Два сослуживца, не желая так быстро расстаться, завернули в ресторанчик, где звякала музыка, пела певичка поддельно-цыганские песни. Сидели, наслаждались теплом, возможностью рассуждать и раскидывать.
— Директор-то наш больно собой невиден. На паучка похож на какого-то. Одно слово правда — не дожил Евгений Григорьевич до моста своего. Немного не дотянул, — говорил один, едкий, длинноголовый, с хрящевидными ушами, похожими на капустные листья. — Чуть-чуть не дожил. А сколько его добивался, сколько ждал! Может, и ушел-то из-за него раньше срока. А вот взглянуть не пришлось. Я что думаю: может, ему за все и аукнулось? Может, это ему в наказание?
— Ну какое еще наказание! — возразил второй, румяный, ситный, с розоватым старческим пухом на голове. — Сегодня жив, завтра нет. Сегодня ты, завтра я. Пусть, как говорится, неудачник плачет. Без всякой мистики. Какое тут наказание?
— А все-таки есть. Может, и не надо мне говорить такое. Может, это и нехорошо. Тем более, что правда, то правда, — инженер-то он был дай бог. Такую башку поискать. А все-таки мост-то свой Евгений Григорьевич из живых людей сделал. К мосту своему по живому шел. По нас с вами шел.
— Это уж точно. Под ноги себе не глядел.
— Как он Филиппова-то, старика раздавил! Кто бы подумал? «Учитель, учитель!..» Вперед себя пропускал. А оплел, оплел и аккуратно так в яму спустил. Ну что говорить, у Филиппова мозги высохли, старая перечница. Только и знал, что старыми орденами трясти. Против тихоновского моста воевал. Но все же нельзя так! Старик, уважение, седины. Труды, переводы. По всей России мосты стоят. А он его хлоп и в яму. Как он мне плакал, Филиппов, как клял ученичка своего, да поздно!
— Уж точно. На пенсию ловко его спровадил. Со срамом, но почетно. Старик-то недолго после того протянул. Правду говорят, после пенсии долго не жить. Я как выйду, решил, — хоть вахтером, хоть билетером, а буду работать. Нельзя отрываться от дела.
— Согласен, башка у Тихонова была золотая. А душа? Какая душа, позвольте спросить? А вот души-то у него и не было. Железобетонная конструкция вместо души. Этот мост вот тут вот у всех встал. Я ему говорю: «Евгений Григорьевич, смилуйтесь. У расчетной группы сил больше нет. Ночами работаем. У меня все дома больны, некому воды подать. Дайте отгул, ради бога!» А он мне: «Мне, — говорит, — нужны работники, а не больничные сиделки». Так и не дал отгула. Когда документацию гнали, у нас одна сметчица, беременная, от усталости в обморок упала. А он хоть бы что! Беспощадный был человек!
— Как к себе, так и к другим. Себя уморил до смерти. Вот пример, как не надо работать. Работаешь — отдыхай. Совмещай работу и отдых. Вы, кстати, профкомовскую путевку берите, не раздумывайте. Ну и что ж, что зима! Освежитесь, водички попьете. Мне в прошлом году понравилось. Я и в этом хочу заявить.
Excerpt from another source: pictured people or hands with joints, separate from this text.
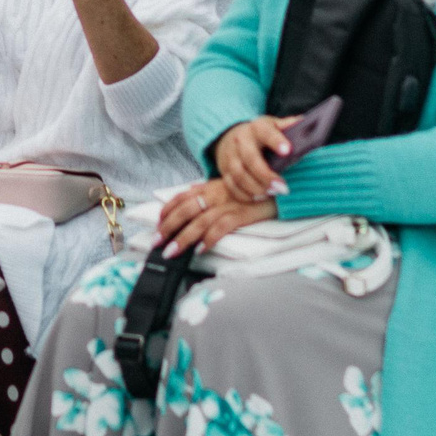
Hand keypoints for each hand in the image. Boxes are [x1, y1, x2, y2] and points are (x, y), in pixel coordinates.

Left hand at [155, 177, 277, 258]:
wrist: (278, 185)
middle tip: (156, 242)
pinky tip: (200, 249)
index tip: (157, 224)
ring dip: (183, 237)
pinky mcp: (242, 213)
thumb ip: (208, 188)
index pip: (182, 196)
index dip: (167, 210)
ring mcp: (229, 203)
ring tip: (172, 252)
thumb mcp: (228, 183)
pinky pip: (221, 227)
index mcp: (210, 186)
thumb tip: (188, 191)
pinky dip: (209, 238)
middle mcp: (216, 193)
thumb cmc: (253, 188)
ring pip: (199, 221)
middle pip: (185, 209)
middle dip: (168, 227)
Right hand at [212, 116, 294, 202]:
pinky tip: (258, 197)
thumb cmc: (260, 134)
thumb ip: (288, 126)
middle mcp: (240, 141)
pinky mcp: (224, 170)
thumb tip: (304, 122)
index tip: (288, 150)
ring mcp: (230, 156)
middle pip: (250, 159)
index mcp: (257, 128)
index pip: (266, 133)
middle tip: (282, 187)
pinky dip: (245, 194)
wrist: (231, 136)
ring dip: (256, 188)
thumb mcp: (273, 125)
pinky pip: (231, 185)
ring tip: (272, 193)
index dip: (276, 141)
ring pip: (239, 175)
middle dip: (266, 175)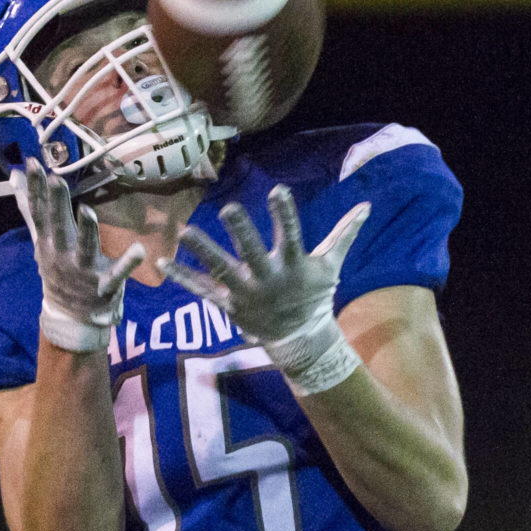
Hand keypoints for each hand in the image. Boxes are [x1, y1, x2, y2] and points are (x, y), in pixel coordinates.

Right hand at [27, 158, 144, 351]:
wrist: (70, 316)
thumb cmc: (59, 270)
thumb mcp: (41, 240)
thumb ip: (30, 209)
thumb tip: (13, 177)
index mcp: (48, 242)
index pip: (39, 212)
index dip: (36, 188)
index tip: (33, 164)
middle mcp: (63, 254)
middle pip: (59, 226)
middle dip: (57, 204)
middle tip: (56, 178)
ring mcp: (83, 270)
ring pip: (84, 248)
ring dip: (86, 230)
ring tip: (87, 210)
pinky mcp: (105, 284)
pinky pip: (118, 273)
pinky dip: (128, 263)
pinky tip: (139, 249)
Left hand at [158, 184, 369, 394]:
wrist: (301, 340)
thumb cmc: (314, 296)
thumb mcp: (330, 266)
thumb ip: (344, 234)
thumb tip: (367, 206)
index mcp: (293, 265)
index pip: (291, 235)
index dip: (285, 214)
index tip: (278, 190)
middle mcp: (268, 278)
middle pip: (253, 253)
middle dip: (242, 232)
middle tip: (229, 208)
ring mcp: (246, 293)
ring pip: (222, 270)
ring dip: (203, 252)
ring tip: (185, 232)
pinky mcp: (229, 305)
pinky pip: (202, 291)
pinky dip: (182, 278)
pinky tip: (162, 263)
Посмотрите на меня. Старик, а румянец. Молодым сто очков вперед дам.
— И еще вам скажу, хоть и грех. Мы ведь с Тихоновым-то до директорства его друзьями были. Кому первому проект моста показал? Мне. Кто против Филиппова ему помогал? Я. Думал, и после запросто, по-товарищески. Куда там! Директором стал — подменили. Вся дружба побоку. Новых молодчиков себе понабрал, чтоб все ему в рот смотрели, славу ему пели. А чуть что не по его — до свиданья! От филипповцев всех поизбавился и мне грозил, как свидетелю его махинаций. И понял тут я, правда уже с опозданием, что не дружба ему нужна, а чтоб все под его дудку плясали да мост его строили! Не было, не было совести!
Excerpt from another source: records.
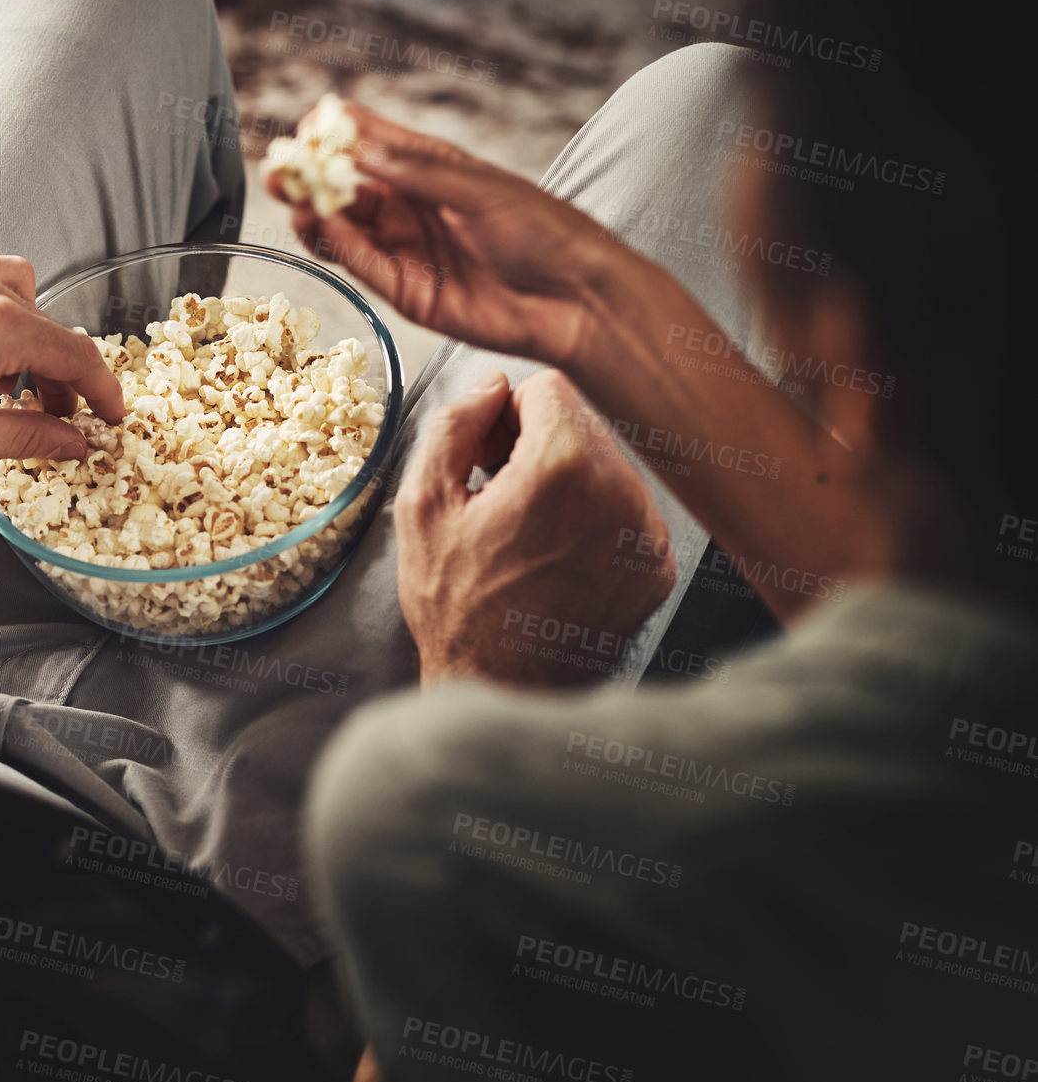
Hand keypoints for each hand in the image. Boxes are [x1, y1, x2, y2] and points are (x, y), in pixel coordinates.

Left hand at [0, 250, 124, 485]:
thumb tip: (72, 440)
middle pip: (42, 317)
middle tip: (54, 412)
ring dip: (19, 329)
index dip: (102, 387)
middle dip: (56, 367)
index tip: (111, 412)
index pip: (72, 350)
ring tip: (2, 380)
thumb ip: (27, 435)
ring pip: (5, 283)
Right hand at [268, 103, 618, 370]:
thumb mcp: (479, 188)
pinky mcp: (407, 292)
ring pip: (344, 229)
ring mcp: (406, 251)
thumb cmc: (542, 231)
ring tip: (294, 199)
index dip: (337, 134)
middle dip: (312, 178)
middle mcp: (412, 209)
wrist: (573, 298)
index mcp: (431, 170)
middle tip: (283, 170)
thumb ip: (416, 170)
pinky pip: (362, 265)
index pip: (371, 144)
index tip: (311, 129)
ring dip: (315, 214)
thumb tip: (359, 147)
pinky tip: (323, 227)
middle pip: (347, 189)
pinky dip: (339, 246)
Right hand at [397, 370, 674, 686]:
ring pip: (607, 464)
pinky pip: (627, 510)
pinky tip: (553, 556)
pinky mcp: (657, 567)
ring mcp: (646, 535)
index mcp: (563, 468)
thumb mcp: (423, 507)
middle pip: (582, 423)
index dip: (506, 415)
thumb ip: (454, 426)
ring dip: (567, 482)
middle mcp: (620, 495)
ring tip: (523, 531)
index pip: (550, 387)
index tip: (488, 455)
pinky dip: (593, 521)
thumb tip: (489, 388)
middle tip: (497, 495)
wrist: (501, 693)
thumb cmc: (457, 610)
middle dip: (537, 445)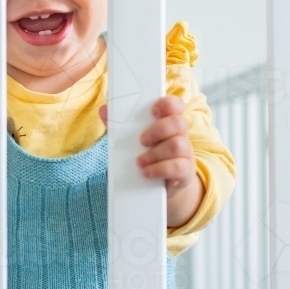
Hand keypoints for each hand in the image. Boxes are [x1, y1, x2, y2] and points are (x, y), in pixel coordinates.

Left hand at [98, 96, 203, 226]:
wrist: (161, 184)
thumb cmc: (148, 154)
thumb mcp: (134, 140)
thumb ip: (119, 125)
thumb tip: (104, 110)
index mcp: (168, 122)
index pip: (176, 105)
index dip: (168, 104)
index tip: (154, 110)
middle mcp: (180, 134)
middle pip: (177, 123)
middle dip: (157, 130)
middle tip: (141, 141)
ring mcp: (185, 152)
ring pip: (177, 145)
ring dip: (155, 153)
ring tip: (139, 162)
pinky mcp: (185, 171)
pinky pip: (178, 167)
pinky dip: (159, 169)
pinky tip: (147, 172)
— Ну это тоже, знаете, на совести одной не проедешь. Был хозяин. Держал институт. А то ведь с нашим-то братом как? Не цыкнешь — вмиг разболтаемся. Вот вы, вы… Что вы про нового директора распускаете? Что, мол, слабый, мол, раньше марка была. Что вы с Бритиковым против него затеваете? Я ведь знаю, хотя и молчу.